-------- Given records

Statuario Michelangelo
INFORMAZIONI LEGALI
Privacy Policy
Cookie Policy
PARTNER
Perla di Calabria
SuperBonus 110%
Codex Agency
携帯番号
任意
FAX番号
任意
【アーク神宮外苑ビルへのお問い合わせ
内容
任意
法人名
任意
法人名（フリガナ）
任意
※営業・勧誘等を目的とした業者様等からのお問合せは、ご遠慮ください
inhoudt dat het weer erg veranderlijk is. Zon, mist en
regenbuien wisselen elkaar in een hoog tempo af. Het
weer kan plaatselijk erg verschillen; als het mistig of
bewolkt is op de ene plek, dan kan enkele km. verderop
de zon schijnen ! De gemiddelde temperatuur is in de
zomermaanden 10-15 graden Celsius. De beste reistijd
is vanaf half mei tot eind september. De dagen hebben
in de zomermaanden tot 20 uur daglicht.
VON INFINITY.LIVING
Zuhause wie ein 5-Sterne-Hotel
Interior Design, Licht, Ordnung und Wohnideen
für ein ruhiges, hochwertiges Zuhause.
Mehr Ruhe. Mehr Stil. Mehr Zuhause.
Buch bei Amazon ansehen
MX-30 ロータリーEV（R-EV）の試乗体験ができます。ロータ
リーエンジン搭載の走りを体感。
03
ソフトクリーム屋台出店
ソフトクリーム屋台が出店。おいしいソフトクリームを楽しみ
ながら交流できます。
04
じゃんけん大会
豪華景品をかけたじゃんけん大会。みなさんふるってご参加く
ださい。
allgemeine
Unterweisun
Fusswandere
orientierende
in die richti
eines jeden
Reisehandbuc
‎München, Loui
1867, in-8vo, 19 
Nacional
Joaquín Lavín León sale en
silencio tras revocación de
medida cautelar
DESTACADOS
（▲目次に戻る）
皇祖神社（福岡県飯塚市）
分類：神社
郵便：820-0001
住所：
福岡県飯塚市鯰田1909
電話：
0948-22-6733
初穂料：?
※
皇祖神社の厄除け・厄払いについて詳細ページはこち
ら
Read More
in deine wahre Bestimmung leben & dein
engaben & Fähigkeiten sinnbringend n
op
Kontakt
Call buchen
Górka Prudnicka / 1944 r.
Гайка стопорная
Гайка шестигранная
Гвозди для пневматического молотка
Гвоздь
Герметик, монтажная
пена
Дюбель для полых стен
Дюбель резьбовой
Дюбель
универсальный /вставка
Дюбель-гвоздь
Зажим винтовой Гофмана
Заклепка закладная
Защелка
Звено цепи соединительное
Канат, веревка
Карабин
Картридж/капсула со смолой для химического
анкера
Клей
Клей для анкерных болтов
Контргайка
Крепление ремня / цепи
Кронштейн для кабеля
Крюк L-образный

----------------

▸ **About this task**
Give back the complete data, each line unchanged.

▸ **Reply**
Statuario Michelangelo
INFORMAZIONI LEGALI
Privacy Policy
Cookie Policy
PARTNER
Perla di Calabria
SuperBonus 110%
Codex Agency
携帯番号
任意
FAX番号
任意
【アーク神宮外苑ビルへのお問い合わせ
内容
任意
法人名
任意
法人名（フリガナ）
任意
※営業・勧誘等を目的とした業者様等からのお問合せは、ご遠慮ください
inhoudt dat het weer erg veranderlijk is. Zon, mist en
regenbuien wisselen elkaar in een hoog tempo af. Het
weer kan plaatselijk erg verschillen; als het mistig of
bewolkt is op de ene plek, dan kan enkele km. verderop
de zon schijnen ! De gemiddelde temperatuur is in de
zomermaanden 10-15 graden Celsius. De beste reistijd
is vanaf half mei tot eind september. De dagen hebben
in de zomermaanden tot 20 uur daglicht.
VON INFINITY.LIVING
Zuhause wie ein 5-Sterne-Hotel
Interior Design, Licht, Ordnung und Wohnideen
für ein ruhiges, hochwertiges Zuhause.
Mehr Ruhe. Mehr Stil. Mehr Zuhause.
Buch bei Amazon ansehen
MX-30 ロータリーEV（R-EV）の試乗体験ができます。ロータ
リーエンジン搭載の走りを体感。
03
ソフトクリーム屋台出店
ソフトクリーム屋台が出店。おいしいソフトクリームを楽しみ
ながら交流できます。
04
じゃんけん大会
豪華景品をかけたじゃんけん大会。みなさんふるってご参加く
ださい。
allgemeine
Unterweisun
Fusswandere
orientierende
in die richti
eines jeden
Reisehandbuc
‎München, Loui
1867, in-8vo, 19 
Nacional
Joaquín Lavín León sale en
silencio tras revocación de
medida cautelar
DESTACADOS
（▲目次に戻る）
皇祖神社（福岡県飯塚市）
分類：神社
郵便：820-0001
住所：
福岡県飯塚市鯰田1909
電話：
0948-22-6733
初穂料：?
※
皇祖神社の厄除け・厄払いについて詳細ページはこち
ら
Read More
in deine wahre Bestimmung leben & dein
engaben & Fähigkeiten sinnbringend n
op
Kontakt
Call buchen
Górka Prudnicka / 1944 r.
Гайка стопорная
Гайка шестигранная
Гвозди для пневматического молотка
Гвоздь
Герметик, монтажная
пена
Дюбель для полых стен
Дюбель резьбовой
Дюбель
универсальный /вставка
Дюбель-гвоздь
Зажим винтовой Гофмана
Заклепка закладная
Защелка
Звено цепи соединительное
Канат, веревка
Карабин
Картридж/капсула со смолой для химического
анкера
Клей
Клей для анкерных болтов
Контргайка
Крепление ремня / цепи
Кронштейн для кабеля
Крюк L-образный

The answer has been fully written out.